Eva Longoria, Shonda Rhimes and Jurnee Smollett announced Saturday that they were exiting as board members of the embattled nonprofit Time’s Up — joining all but four of current board members stepping down from the organization.
“Time’s Up is ready for new leadership, and we want to move forcefully toward its new iteration,” said exiting board members Shonda Rhimes, Eva Longoris, Jurnee Smollett, Christy Haubegger, Hilary Rosen, Michelle Kydd, Katie McGrath and Nina Shaw, in a statement posted online Saturday. “We have strong faith in the talent and dedication of our interim CEO Monifa Bandele as a leader.”
“It cannot go unnoticed that this announcement from Time’s Up was made in the shadows of a Friday night, before a holiday weekend,” Alison Turkos, a survivor who authored a letter signed by 145 others in August demanding that Time’s Up reexamine its mission, told TheWrap Saturday evening. “Transparency is key and it is what the survivor community has been asking for from the beginning. Our letter clearly states this. Gatekeeping helps no one. The survivor community looks forward to being an active participant in this new iteration of Time’s Up. As the disability justice community taught us, nothing about us without us.”
Last week, Bandele was named to replace Tina Tchen, a former Obama adviser who stepped down under fire.
“To mark the establishment of a new Time’s Up, the organization will have a new and reconstituted board,” the statement continued. “To that end, the members of the existing board will be stepping aside over the next 30 days, giving our CEO the ability to refocus the organization’s leadership to suit its mission and needs. As we do so, we commit to making sure Time’s Up has sufficient financial resources to do its important work.”

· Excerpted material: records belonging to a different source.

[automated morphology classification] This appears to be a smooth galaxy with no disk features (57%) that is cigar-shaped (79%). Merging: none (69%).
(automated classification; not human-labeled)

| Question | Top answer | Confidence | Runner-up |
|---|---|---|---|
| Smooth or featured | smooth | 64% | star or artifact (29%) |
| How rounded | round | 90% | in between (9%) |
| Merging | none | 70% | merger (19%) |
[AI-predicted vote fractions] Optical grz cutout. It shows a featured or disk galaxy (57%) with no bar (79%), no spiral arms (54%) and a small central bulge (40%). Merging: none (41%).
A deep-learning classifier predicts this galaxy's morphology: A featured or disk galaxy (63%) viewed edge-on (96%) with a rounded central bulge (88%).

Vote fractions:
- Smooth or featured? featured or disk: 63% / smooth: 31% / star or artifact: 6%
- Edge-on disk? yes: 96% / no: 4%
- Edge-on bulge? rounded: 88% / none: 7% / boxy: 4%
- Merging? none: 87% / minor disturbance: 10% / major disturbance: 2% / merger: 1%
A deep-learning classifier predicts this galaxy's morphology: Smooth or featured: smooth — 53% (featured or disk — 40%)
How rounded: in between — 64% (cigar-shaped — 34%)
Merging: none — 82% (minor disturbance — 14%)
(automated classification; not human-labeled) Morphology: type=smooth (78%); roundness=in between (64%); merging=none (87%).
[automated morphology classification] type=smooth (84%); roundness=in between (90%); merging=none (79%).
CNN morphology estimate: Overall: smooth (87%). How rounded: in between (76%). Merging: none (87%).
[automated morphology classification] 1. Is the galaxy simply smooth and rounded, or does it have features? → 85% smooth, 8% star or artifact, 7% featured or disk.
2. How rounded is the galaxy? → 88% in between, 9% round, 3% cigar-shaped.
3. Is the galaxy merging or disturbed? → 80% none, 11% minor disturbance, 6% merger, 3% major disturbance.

Despite the mass resignation, four existing board members — Colleen DeCourcy, Raffi Freedman-Gurspan, Ashley Judd and Gabrielle Sulzberger — are remaining to help insure a smooth transition.
The nonprofit group, which was created three years ago to protect and support survivors of sexual assault amid the growing #MeToo era, has been besieged over the past month since it was revealed that its leadership had been working with ex-New York Governor Andrew Cuomo to mitigate accusations of sexual misconduct against him. The revelations led to the resignations last month of board chairwoman Roberta Kaplan and CEO Tina Tchen.
Bandele, previously the group’s chief operating officer, has been tasked with building back up the organization, which has been harshly criticized for prioritizing its connections with powerful people rather than the well-being of survivors.
As TheWrap previously reported, many have questioned if the organization that was created in 2018 by a focused group of powerful women in entertainment, media and politics would be able to create change, or if it was destined to be co-opted by the very systems their stated aim was to disrupt.
Others have also complained about the group’s increased advocacy in non-MeToo issues, including public statements about racial equity at the Golden Globes and Scarlett Johansson’s contract dispute with Disney over “Black Widow.”